O impacto dos ultraprocessados no padrão alimentar brasileiro.

Enviada em 25/05/2021

Desde a Revolução Industrial, tais refeições têm sido cada vez mais exploradas e consumidas, por virtude, principalmente, da praticidade e potenciais nos mercados. Nesse viés, em consequência da grande oferta dos alimentos ultra processados, o preço torna-se acessível para muitos brasileiros que vivem a realidade de trabalharem por um salário mínimo e não possuem conhecimento do impacto que esse consumo trará.

De acordo com a revista SAÚDE, da editora Abril, esses alimentos elevam rigorosamente o risco de doenças cardiovasculares, crônicas e a obesidade. Sendo assim, percebe-se que alimentos pobres em nutrientes como biscoitos, salgadinhos e refrigerantes causam diversos machos para a saúde e ocasionam um déficit alimentar na população.

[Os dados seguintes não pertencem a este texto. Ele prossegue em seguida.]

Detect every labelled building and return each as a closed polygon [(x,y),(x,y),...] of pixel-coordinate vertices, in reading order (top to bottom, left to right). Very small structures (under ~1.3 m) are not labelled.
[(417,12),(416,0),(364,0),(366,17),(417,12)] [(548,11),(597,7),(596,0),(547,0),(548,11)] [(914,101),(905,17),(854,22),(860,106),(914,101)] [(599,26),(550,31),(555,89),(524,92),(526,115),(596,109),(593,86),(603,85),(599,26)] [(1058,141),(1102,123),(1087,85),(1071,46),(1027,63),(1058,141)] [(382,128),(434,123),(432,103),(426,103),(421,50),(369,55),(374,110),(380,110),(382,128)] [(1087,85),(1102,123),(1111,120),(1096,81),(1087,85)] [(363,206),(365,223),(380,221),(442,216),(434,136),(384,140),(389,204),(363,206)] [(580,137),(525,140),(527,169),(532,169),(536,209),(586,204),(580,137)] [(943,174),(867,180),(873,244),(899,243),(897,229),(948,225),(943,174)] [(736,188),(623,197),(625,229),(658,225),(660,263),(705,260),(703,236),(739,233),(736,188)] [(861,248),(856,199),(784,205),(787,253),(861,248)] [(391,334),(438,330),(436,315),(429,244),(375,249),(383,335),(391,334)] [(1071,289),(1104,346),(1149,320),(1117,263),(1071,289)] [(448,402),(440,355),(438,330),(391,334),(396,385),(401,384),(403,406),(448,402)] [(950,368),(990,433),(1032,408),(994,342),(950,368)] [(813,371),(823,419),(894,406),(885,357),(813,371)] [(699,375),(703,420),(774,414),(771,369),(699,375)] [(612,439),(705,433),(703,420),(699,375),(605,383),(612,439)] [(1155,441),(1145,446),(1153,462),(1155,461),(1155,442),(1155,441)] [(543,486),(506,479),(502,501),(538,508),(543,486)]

Logo, nota-se que tal hábito alimentar deve ser reparado a fim de obter uma vida saudável.

Somado a isso destaca-se que os conhecimentos que aborda a nutrição são negligenciados. Por conseguinte, segundo o portal G1, apenas 12% da população brasileira reconhece os malefícios dos alimentos industrializados. Afirmando que os meios de comunicação usam das artes para controlar o agir e o pensar das pessoas. Sob esse viés, evidencia-se a tal por meio das propagandas realizadas pelas grandes redes de “fast food”, na qual mostra as pessoas sorridentes e animadas consumindo alimentos com alto teor calórico.

Portanto, essa passividade ao consumo desses produtos ultra processados ​​deve ser minimizada por participação do Governo e do Ministério da Educação em projetos que conscientizam uma população sobre os machos causados ​​pelo consumo dos alimentos ultra processados. Reformulando o modelo pedagógico, atribuindo campanhas, palestras e conhecimentos extracurriculares, como, assuntos da área da nutrição. Além disso, a ação da mídia, grande difusora de informações, é fundamental, a qual, por meio de conteúdo, como fotos e documentários, pode omitir sobre os projetos realizados e mostrarem como consequências da ingestão de alimentos.